到底是昨日入夜後,膚施城外的漢軍大營內發生了什麼事?
這些話說來話長,其實在諸將腦中,只是一瞬而過。
正諸將剛將梁師都單獨作亂的可能性也排除掉,諸將見李世民將自己的水囊遞給了這個軍吏,接著,李世民清亮、鎮靜的語聲傳入諸將耳中,諸將聽他說道:“不要慌,喝口水,慢慢說。”
這軍吏接過水囊,口中謝恩,但沒敢喝,將流到眼角、蟄得眼角生疼的汗水擦掉,穩了心神,繼續進稟,——這次進稟,條理就清晰了許多。他說道:“殿下,昨日入夜後,城外西北處的漢營忽然火起,殺聲震天。火起處,是梁師都部的營地。段總管聞訊,急上城頭,然夜深、距得又遠,望不清虛實,故是段總管不敢輕舉妄動。殺聲只響了不到半個時辰,便漸漸平息。又過了約一兩個時辰,遙見城西北、城北、城東北各處漢營的漢賊兵俱皆出營,向東而去。”
“昨日入夜後,梁師都營火起、傳出殺聲;兩個時辰後,漢賊拔營向東撤退,是這樣麼?”李世民總結了下這軍吏所稟的兩個要點,掂出來,從容地向他詢問確定,說道。
這軍吏點了點頭,回答說道:“啟稟殿下,正是如此。見漢賊撤往東去後,段總管不知是怎麼回事,便令小人等出城,先往城西北梁師都營檢視情形。小人等到梁師都營,但見營地內屍橫遍地,焚燬過半,殘留的火頭尚在冒煙。仔細查驗後發現,死者盡為梁師都部曲,然梁師都、梁洛仁等皆未有見之。回報段總管後,段總管又令小人等追蹤漢賊。漢賊留的有斷後騎兵。小人等與他們碰上,一番交手,小人等寡不敵眾,只逃出了小人等兩三騎,餘十餘騎皆被漢賊所殺。小人等拼死突圍,還報段總管。段總管遂令小人等將此訊馳報殿下。”
“漢賊是往東撤,你們來報我,也是往東來。在你們來找我路上,有無再見漢賊?”
這軍吏回答說道:“啟稟殿下,見到了!小人等遠遠見漢賊應是在向豐林城撤退。小人等因急於向殿下稟報,未敢過多耽擱,便抄小路,超過了漢賊,急趕來稟報殿下。”
“好!我知道了。公等路上辛苦,馳報有功,待此戰勝後,自有重賞。”李世民令從吏引這幾騎下去休息,等他們離去,坐回在了地上,手肘支在膝上,撫摸頷下鬚髯,閉目片刻,稍作忖思,復睜開眼,目光炯炯,環顧李道玄、丘行恭等將,說道,“梁師都暴露了。”
諸將也都已猜到此點。
李道玄如前所述,是李世民的再從弟,其祖李繪是李虎的第五子,其父李贄與李淵、李叔良、李神通、李神符等是從兄弟,他比李元吉還小一歲,今年才十六歲,年少性急,接住李世民的話,立刻惱怒說道:“阿兄!梁師都當真無用之徒!居然在這時暴露!打草驚蛇,致令漢賊撤離膚施,退向豐林。實在成事不足,敗事有餘!”

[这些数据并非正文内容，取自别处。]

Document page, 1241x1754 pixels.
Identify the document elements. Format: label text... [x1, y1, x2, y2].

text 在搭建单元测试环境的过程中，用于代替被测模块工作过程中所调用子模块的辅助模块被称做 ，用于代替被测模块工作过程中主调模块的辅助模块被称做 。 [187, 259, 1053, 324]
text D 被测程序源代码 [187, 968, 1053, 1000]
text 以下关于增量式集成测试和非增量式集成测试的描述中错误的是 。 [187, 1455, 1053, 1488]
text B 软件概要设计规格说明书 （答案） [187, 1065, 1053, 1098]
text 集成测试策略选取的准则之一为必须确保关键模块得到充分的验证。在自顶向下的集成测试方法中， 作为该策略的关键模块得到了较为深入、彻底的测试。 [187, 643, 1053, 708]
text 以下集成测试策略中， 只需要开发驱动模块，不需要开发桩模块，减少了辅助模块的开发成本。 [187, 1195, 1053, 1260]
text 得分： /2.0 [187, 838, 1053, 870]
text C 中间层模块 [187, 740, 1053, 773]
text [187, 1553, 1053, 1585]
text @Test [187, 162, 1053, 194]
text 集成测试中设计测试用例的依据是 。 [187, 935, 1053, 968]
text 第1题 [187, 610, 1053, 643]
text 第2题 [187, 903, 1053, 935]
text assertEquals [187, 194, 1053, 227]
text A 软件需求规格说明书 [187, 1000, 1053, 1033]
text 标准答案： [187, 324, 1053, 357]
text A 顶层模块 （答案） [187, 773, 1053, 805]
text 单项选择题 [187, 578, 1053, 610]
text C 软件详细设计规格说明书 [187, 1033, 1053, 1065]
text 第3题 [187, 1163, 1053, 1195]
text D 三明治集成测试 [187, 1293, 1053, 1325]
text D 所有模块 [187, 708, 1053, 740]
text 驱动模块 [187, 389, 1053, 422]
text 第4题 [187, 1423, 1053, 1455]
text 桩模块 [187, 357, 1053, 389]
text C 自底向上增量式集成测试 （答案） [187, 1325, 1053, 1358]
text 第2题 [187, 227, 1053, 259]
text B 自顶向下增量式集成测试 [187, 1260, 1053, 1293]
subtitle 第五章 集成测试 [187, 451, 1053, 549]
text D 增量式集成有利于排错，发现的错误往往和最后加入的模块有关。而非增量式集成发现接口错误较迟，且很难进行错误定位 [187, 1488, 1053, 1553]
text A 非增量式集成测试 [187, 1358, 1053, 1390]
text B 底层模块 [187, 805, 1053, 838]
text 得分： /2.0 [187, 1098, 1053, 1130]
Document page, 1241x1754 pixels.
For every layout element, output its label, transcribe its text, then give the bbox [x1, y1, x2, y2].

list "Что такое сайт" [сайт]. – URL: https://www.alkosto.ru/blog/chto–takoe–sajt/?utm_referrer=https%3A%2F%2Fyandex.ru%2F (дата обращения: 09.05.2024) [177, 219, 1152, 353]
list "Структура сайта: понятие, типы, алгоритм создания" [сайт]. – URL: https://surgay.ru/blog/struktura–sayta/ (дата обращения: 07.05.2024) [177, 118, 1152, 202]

提出了自己針對此一突變情況的對策,“膚施城距豐林城雖不甚遠,也有三四十里地,漢賊倉促撤退,既是夜下行軍,又攜大批輜重,行速必然不快。阿兄,我軍此距豐林縣城不足五十里遠了,若急赴而往,說不定,能將漢賊截擊於豐林城外!趁他們進城之機,大敗易也!弟之愚見,機不可失,當即刻整軍進發!俺願引精騎五百,為阿兄先鋒!”
李世民尚未答話。
邊上一將急聲反對,說道:“不可!”
李道玄看之,反對他的是丘行恭,問道:“為何不可?”
丘行恭說道:“大王此策雖有出奇之效,卻有一點,不可不慮。”
——仍是如前所述,李道玄儘管年輕,乃是李唐宗室,早在武德元年,李淵剛建號稱帝之時,就已被封為淮南王,故此丘行恭對他用的是“大王”尊稱。
“何處不可不慮?”
丘行恭說道:“梁師都雖然狂兇之徒,非為無謀之輩,他怎會忽然此際暴露?況且他詐附李善道已非短日,此前一直沒有暴露,又怎地偏在我軍與咄苾即將夾擊漢賊營前暴露?大王,你不覺得此點頗為可疑麼?”
“你是說?”李道玄微微一怔,約略領會到了丘行恭話語中的弦外之音,說道。
丘行恭轉對李世民說道:“殿下,末將以為,這會不會是,不僅梁師都暴露了,甚至我軍與咄苾夾擊漢賊營此謀,李善道老賊也已知了?”
與咄苾定下的夾擊之謀,明晚就要發動。
卻在此時,梁師都不早不晚地暴露了。